01:52 C'est tout le corps de Robert Badinter,
01:54 avec toutes ses ressources de la tête aux pieds, qui a plaidé la cause du coupable.
01:59 Comme les très grands artistes, il était traversé par quelque chose de sacré,
02:04 comme possédé par une force qui, à la fin, le laissait blême et épuisé.
02:10 C'était tellement fort qu'en sortant pour aller jouer au théâtre,
02:14 je savais que je venais de vivre un moment décisif de ma vie
02:18 et qu'il y aurait un avant et un après.
02:20 - Est-ce que vous avez eu l'occasion plus tard de rencontrer Robert Badinter, Philippe ?
02:24 - Oui, j'ai eu l'occasion de lui dire combien je lui étais redevable.
02:29 Bien des années plus tard, avec Richard Malka,
02:33 nous avons fait quelques voyages avec Elisabeth et Robert Badinter.
02:37 Ils avaient toujours l'air de jeunes mariés.
02:39 Et c'était un plaisir de voir ce grand juriste, rempli d'une autorité sourcilleuse,
02:45 se laisser aller à la bonne humeur, à la légèreté, à l'insouciance,
02:49 mais l'intelligence vigilante toujours à l'affût.
02:52 Il est mort le jour anniversaire de la déportation de son père,
02:56 assassiné dès son arrivée dans le camp de Sobibor.
02:59 Le souvenir de son père a accompagné sa vie.
03:03 Il nous a raconté que lorsqu'il était garde des Sceaux,
03:06 en prenant l'instruction du procès Barbie,
03:09 il a reçu une enveloppe du président du tribunal de Lyon
03:12 contenant une pièce du dossier.
03:14 L'ordre de déportation de son père, signé de la main de Klaus Barbie.

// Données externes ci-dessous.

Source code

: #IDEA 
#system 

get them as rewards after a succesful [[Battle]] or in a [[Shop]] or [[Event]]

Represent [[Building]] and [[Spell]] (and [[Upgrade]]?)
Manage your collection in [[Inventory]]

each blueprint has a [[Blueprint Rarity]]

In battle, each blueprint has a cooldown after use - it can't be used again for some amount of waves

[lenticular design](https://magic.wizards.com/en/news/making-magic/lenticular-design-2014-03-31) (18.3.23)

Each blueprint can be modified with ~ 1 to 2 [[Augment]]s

03:20 Et Badinter a ajouté "la peine de mort avait été abolie,
03:24 Barbie n'a pas été condamnée à mort, je crois que mon père aurait été fier de moi".
03:29 - Alors son oncle, son père, sa grand-mère également sont morts en déportation, Philippe ?
03:34 - Oui, cette fameuse grand-mère Idice à laquelle il a consacré un livre.
03:38 Il a demandé à Richard Malka d'en faire un scénario de BD pour toucher la jeunesse.
03:43 On y découvre un petit-fils de 90 ans qui se réchauffe encore au corps affectueux
03:48 d'une grand-mère rassurante dans la terreur des années d'occupation.
03:52 J'avoue que je frémis d'horreur quand je pense que Robert a vécu assez longtemps
03:58 pour prendre connaissance des massacres du 7 octobre
04:01 et de la vague d'antisémitisme qui s'est en suivi.
04:04 Je n'ose imaginer quelle vague de souffrance l'a emporté, lui, l'amoureux de la France,
04:09 l'amoureux de la République.
04:11 Puisse l'amour d'Elisabeth et le dialogue ininterrompu qu'il a entretenu
04:15 à la fin de sa vie avec Victor Hugo lui avoir apporté apaisement et réconfort.
04:20 - L'hommage, les condoléances de Philippe Vall ce matin sur Europe 1 à Robert Badinter,
04:25 le garde des Sceaux qui nous a quitté donc vendredi à l'âge de 95 ans.
04:29 Merci beaucoup Philippe, bonne semaine, on vous retrouve lundi prochain sur Repo.